2. Krzyzewski has become identifiable in an almost inseparable way with his signature players.
The first was Johnny Dawkins, Krzyzewski’s first major recruit. Together, they turned the program around, suffering through the last of Krzyzewski’s losing seasons and reaching the Final Four in 1986. Now Duke’s associate head coach, Dawkins is Krzyzewski’s right-hand man.
The next was Danny Ferry, the first to embody all that is Duke basketball: courage, confidence, leadership and excellence, complete and utterly hate-worthy excellence.

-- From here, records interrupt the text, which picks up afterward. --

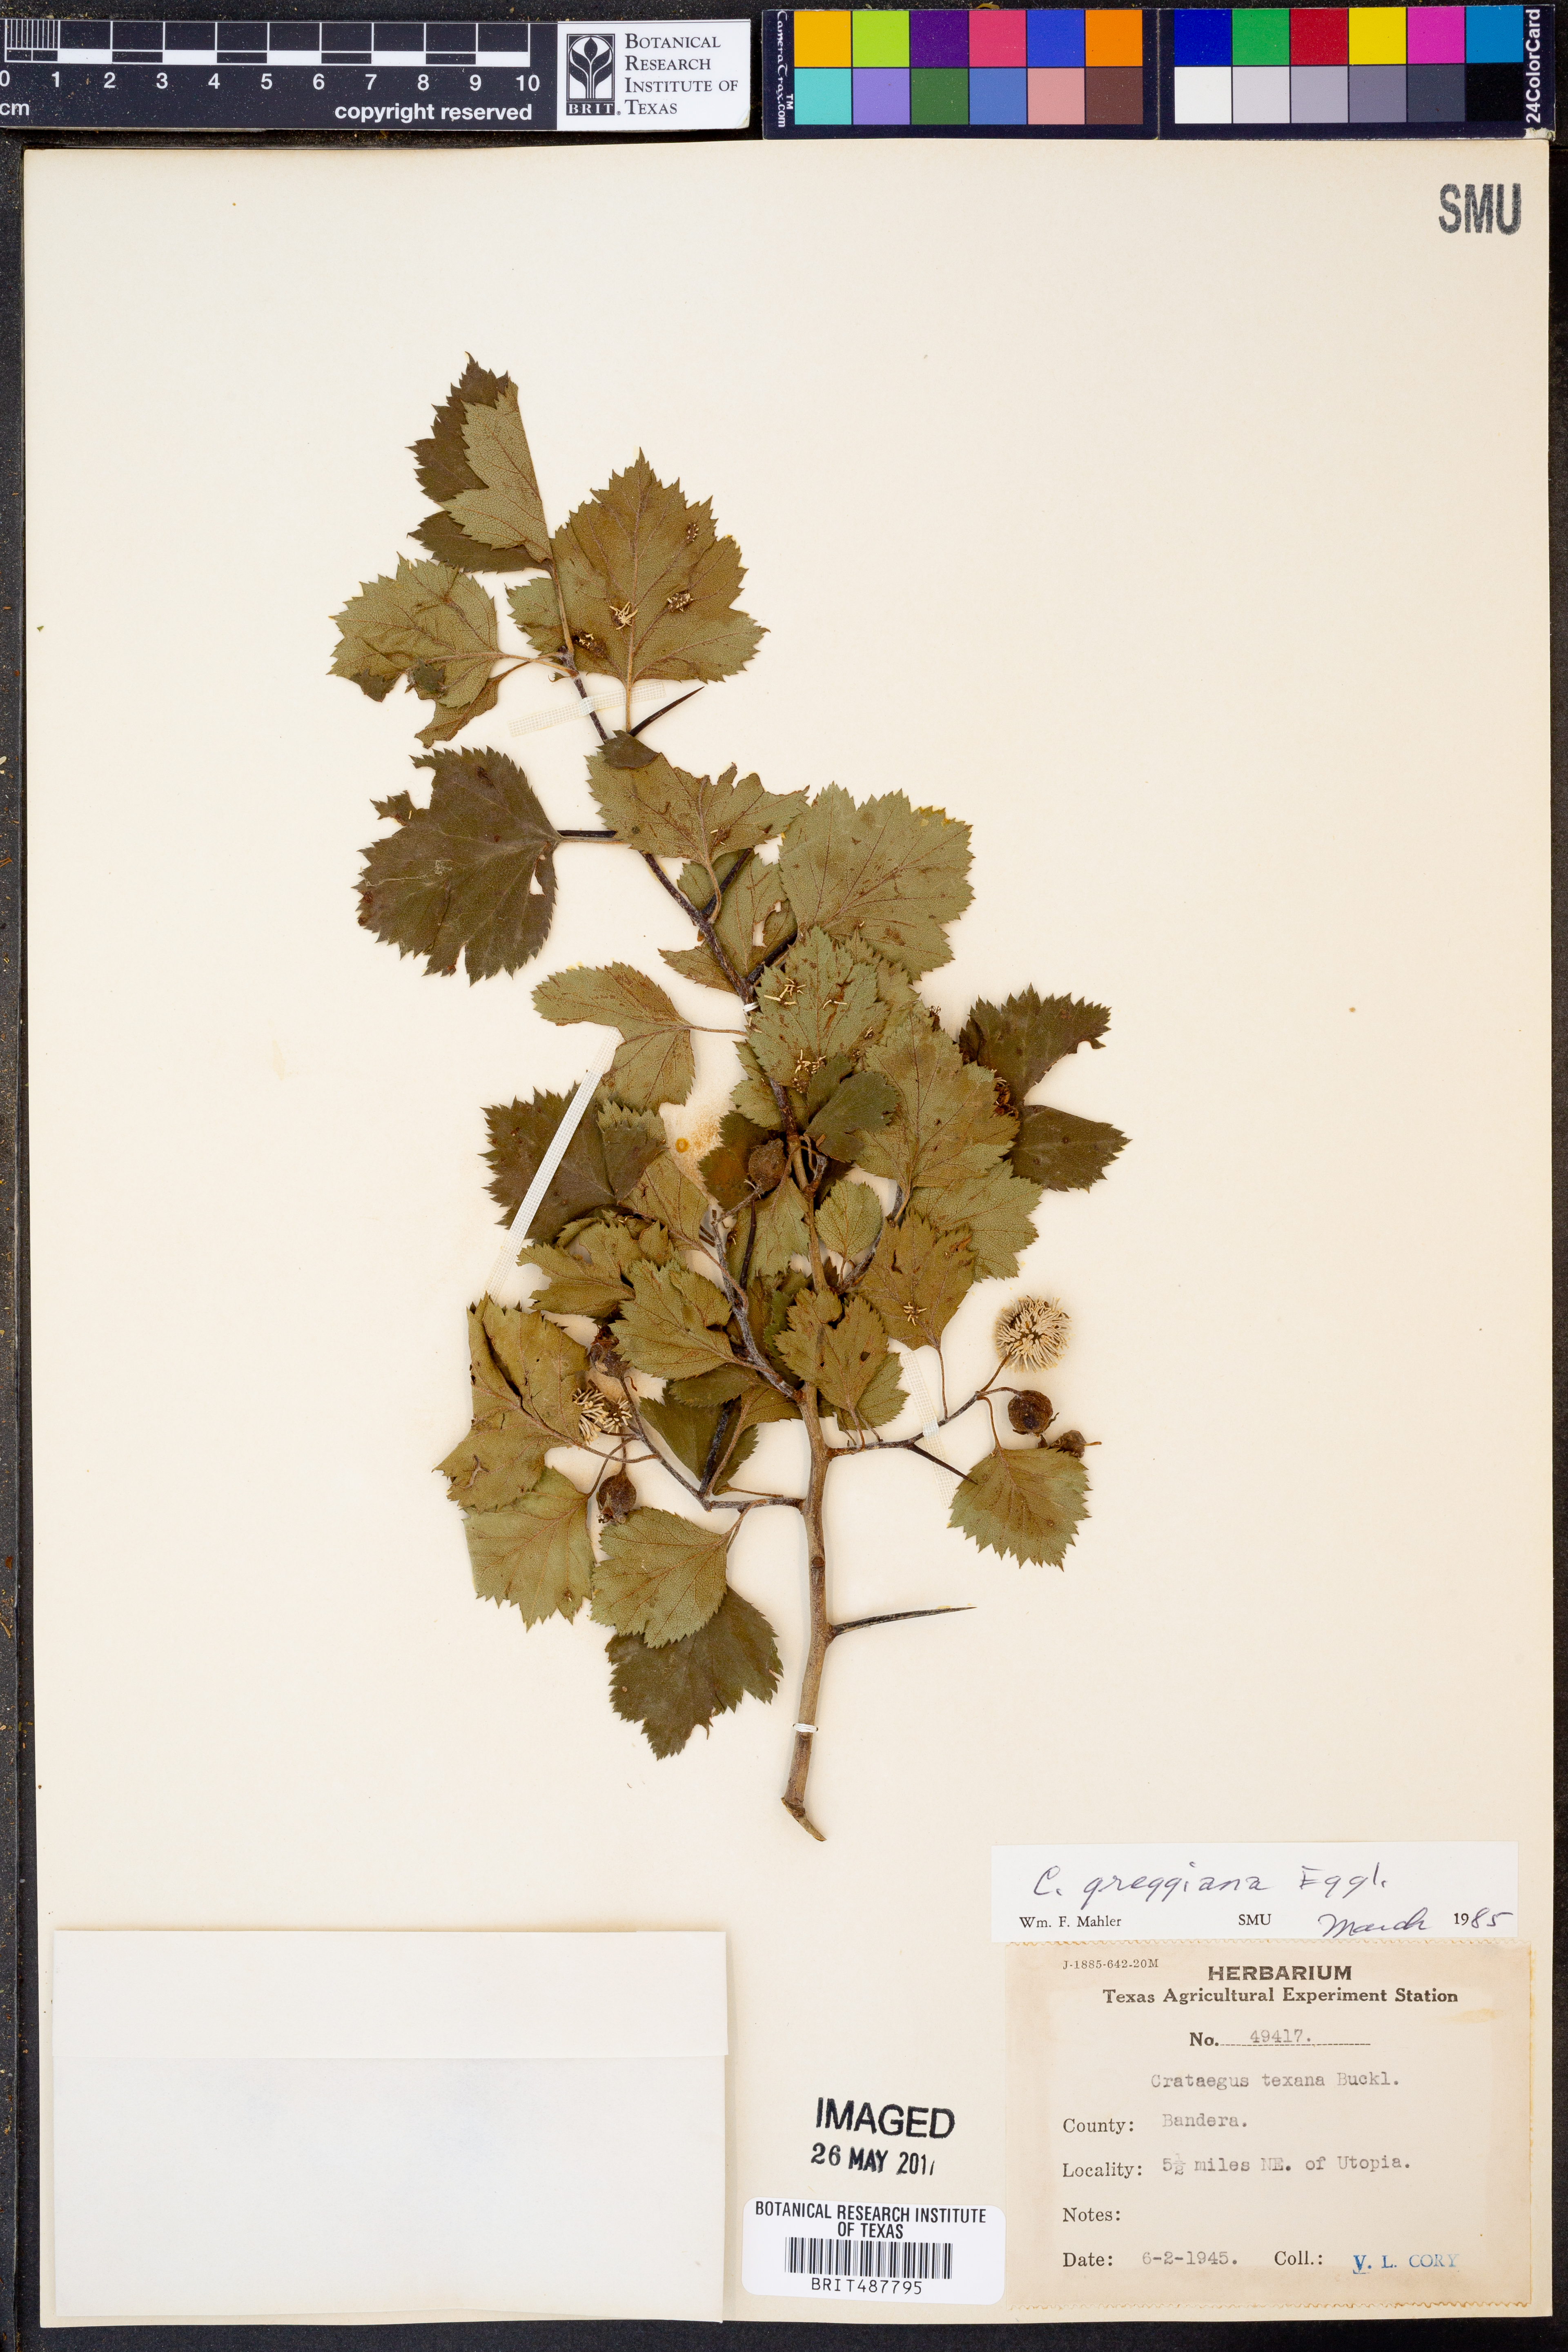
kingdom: Plantae
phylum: Tracheophyta
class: Magnoliopsida
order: Rosales
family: Rosaceae
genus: Crataegus
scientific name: Crataegus greggiana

But by 1990, Krzyzewski had gone to four Final Fours and came up empty. He burned to win one, and in Christian Laettner, he found a talented punk just as determined to close the deal.

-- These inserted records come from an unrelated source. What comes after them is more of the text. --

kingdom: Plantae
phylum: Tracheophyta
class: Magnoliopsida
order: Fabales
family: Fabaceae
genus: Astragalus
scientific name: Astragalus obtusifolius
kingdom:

Buoyed by their infamous cursing matches, Krzyzewski and Laettner pushed and prodded each other and stomped on the opposition’s chest until they won back-to-back NCAA championships, the first team to do so since UCLA in 1973.
As a reward, the volatile pair paid their USA Basketball dues in the summer of 1992 — Laettner as a member of the Olympic Dream Team and Krzyzewski as an assistant coach.
Yes, Duke — Coach K, Laettner, Bobby Hurley, Grant Hill — they were admired around the world. And they were hated around the world.
In 1994-95, Krzyzewski left the program to have back surgery. The season was expunged from his coaching record. It never happened.
But he returned a kinder, gentler Krzyzewski. He probably lost the 1999 national title game because of this new approach; Connecticut’s Jim Calhoun seized the opportunity like a young Krzyzewski.
Krzyzewski was channeling John Wooden now, and the conduit for his new self was Shane Battier, the consummate student-athlete, everybody’s All-American, the anti-Laettner.
Battier drew offensive fouls and spoke articulately. Krzyzewski and Dick Vitale told everyone how special this was, and they won a national title in 2001. Krzyzewski wrote books on leadership.
It was enough to make everyone sick. A national Duke love-in nearly ensued. But hotter heads prevailed, and hate ruled the day.
Krzyzewski never found the same simpatico with Jason Williams, Mike Dunleavy or Carlos Boozer.
Then along came Redick, this 6-foot-4 shooter from Roanoke with an undying love for all things Duke. He’s all heart and guts and clutch shots. He’s like Chris Collins, only with talent.
Redick gets better every season and not solely out of physical maturation. He works at this game. He plays like he is out to prove something, that he is a complete player, that he is an NBA prospect, that Duke can win it all again.
He sounds a lot like Krzyzewski.
When Duke lost to Michigan State in last season’s NCAA tournament, Redick left his jersey on as long as possible, just to have Duke across his chest.
The previous season, Krzyzewski’s flirtation with the Los Angeles Lakers was about the same thing — his love of Duke. He was never leaving. He was using the NBA as leverage just as Duke had hired a new president.
Krzyzewski would never leave Duke like Williams, Dunleavy and Boozer. His jersey will have to be ripped from him, too. He loves Duke as much as Redick.
Laettner. Battier. Redick.
Yes, Duke will win another national championship this season. Let the hate begin.